# Rapha recumbent jersey!



## Fiona N (5 May 2009)

Check out the http://www.rapha.cc website to see the great merino jersey specially for 'bent riders - il Campionissimo


----------



## dataretriever (5 May 2009)

Then look at the price without swearing!


----------



## squeaker (6 May 2009)

Nah, pocket are in the wrong place (think nipples - would work OK if you were leaning forward).


----------



## Scoosh (6 May 2009)

For that price, everyone should be getting a XXXL = more material


----------



## SteveD (6 May 2009)

Does anybody make any suitable recumbent clothing?, I've taken to using stuff designed for runners - at least it doesn't have big pockets on the back!

....great business opportunity for somebody to develop a range!

Just got back from a 35mile ride on the RatRacer SL, cruising at 30MPH on the Norwich Southern bypass.... great fun!


----------



## dataretriever (6 May 2009)

These guys do: http://www.reversegearinc.com/

I wear an Aldi cycling jacket with two sideways entry chest pockets. It has a rear pocket but it's unintrusive, perhaps it's good design, perhaps its the extra padding I carry....


----------



## TimP (7 May 2009)

There are a selection of 'bent clothing manufacturers. Most are in the states.

I can remember that there is an Italian one (can't remember who) and Optima (dutch) make some: www.recumbentparts.com in Europe.


----------



## TimP (7 May 2009)

squeaker said:


> ...think nipples...



Having seen the picture and where the overpriced wooden buttons are located I couldn't think of anything else.


----------



## Arch (7 May 2009)

TimP said:


> There are a selection of 'bent clothing manufacturers. Most are in the states.
> 
> I can remember that there is *an Italian one* (can't remember who) and Optima (dutch) make some: www.recumbentparts.com in Europe.



Slyway?


----------



## TimP (7 May 2009)

Could well be the one I was thinking of. Though why I failed to recall it when I'm currenty ogling some of their machines as a potential answer to the perennial n+ question.
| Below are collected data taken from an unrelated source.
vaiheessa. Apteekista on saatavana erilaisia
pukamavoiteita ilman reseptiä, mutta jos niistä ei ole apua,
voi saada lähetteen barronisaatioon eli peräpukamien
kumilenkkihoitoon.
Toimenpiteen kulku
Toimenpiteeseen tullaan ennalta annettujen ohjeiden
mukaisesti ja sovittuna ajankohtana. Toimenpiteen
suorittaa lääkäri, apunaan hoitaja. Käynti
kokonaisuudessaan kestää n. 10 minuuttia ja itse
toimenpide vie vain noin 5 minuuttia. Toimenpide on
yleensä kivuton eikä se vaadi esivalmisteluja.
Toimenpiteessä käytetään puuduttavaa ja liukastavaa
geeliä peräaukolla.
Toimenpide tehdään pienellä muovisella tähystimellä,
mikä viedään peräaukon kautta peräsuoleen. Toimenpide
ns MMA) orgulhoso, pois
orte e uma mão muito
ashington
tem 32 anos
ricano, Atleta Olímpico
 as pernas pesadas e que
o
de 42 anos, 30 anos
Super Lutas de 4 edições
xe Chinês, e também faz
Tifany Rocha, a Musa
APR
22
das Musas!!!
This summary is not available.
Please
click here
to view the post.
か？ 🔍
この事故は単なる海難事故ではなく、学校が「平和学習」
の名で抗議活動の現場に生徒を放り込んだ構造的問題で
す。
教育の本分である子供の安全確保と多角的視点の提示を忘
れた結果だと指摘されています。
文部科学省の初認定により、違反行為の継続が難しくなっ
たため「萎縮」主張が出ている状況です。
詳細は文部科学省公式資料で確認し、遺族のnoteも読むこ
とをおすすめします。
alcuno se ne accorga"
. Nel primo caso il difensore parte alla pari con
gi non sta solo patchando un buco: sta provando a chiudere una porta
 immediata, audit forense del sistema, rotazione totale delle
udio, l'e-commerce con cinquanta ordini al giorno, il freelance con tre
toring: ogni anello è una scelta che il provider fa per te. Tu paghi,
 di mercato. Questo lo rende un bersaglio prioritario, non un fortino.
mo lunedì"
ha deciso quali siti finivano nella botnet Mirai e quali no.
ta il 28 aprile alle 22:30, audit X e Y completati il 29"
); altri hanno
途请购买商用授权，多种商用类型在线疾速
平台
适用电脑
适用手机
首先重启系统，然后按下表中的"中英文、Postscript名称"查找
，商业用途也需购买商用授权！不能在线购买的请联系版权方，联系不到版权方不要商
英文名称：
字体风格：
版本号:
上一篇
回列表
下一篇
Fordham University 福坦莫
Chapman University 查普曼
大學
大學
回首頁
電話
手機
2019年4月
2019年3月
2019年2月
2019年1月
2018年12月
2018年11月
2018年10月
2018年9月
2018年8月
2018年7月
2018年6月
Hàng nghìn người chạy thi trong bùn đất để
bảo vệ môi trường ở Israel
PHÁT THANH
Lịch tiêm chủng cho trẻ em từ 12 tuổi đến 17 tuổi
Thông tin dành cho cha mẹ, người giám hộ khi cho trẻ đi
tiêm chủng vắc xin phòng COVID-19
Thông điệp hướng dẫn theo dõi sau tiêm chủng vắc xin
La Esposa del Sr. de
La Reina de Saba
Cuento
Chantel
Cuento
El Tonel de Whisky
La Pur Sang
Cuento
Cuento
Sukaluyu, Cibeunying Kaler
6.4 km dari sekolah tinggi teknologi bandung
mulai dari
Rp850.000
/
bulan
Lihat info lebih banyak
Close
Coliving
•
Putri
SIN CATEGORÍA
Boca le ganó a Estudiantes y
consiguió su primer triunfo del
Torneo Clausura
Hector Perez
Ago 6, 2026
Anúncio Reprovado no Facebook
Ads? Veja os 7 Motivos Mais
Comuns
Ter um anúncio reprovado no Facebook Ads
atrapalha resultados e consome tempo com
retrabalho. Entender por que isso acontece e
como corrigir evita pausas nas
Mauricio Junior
Though I don't think I'm going to be answering it for a while...


----------



## SteveD (25 Jun 2009)

finally ordered a short sleeve top from http://www.reversegearinc.com/

great service, arrived directly from the states in less than a week

plus reasonable cost considering the weakness of the pound

the shirt is great quality, the sizing is closer to european (I'm 6', 40" chest and 'large' is a nice snug fit) and most importantly, there's no bloody pockets on the back (they're on the front)!

Steve


----------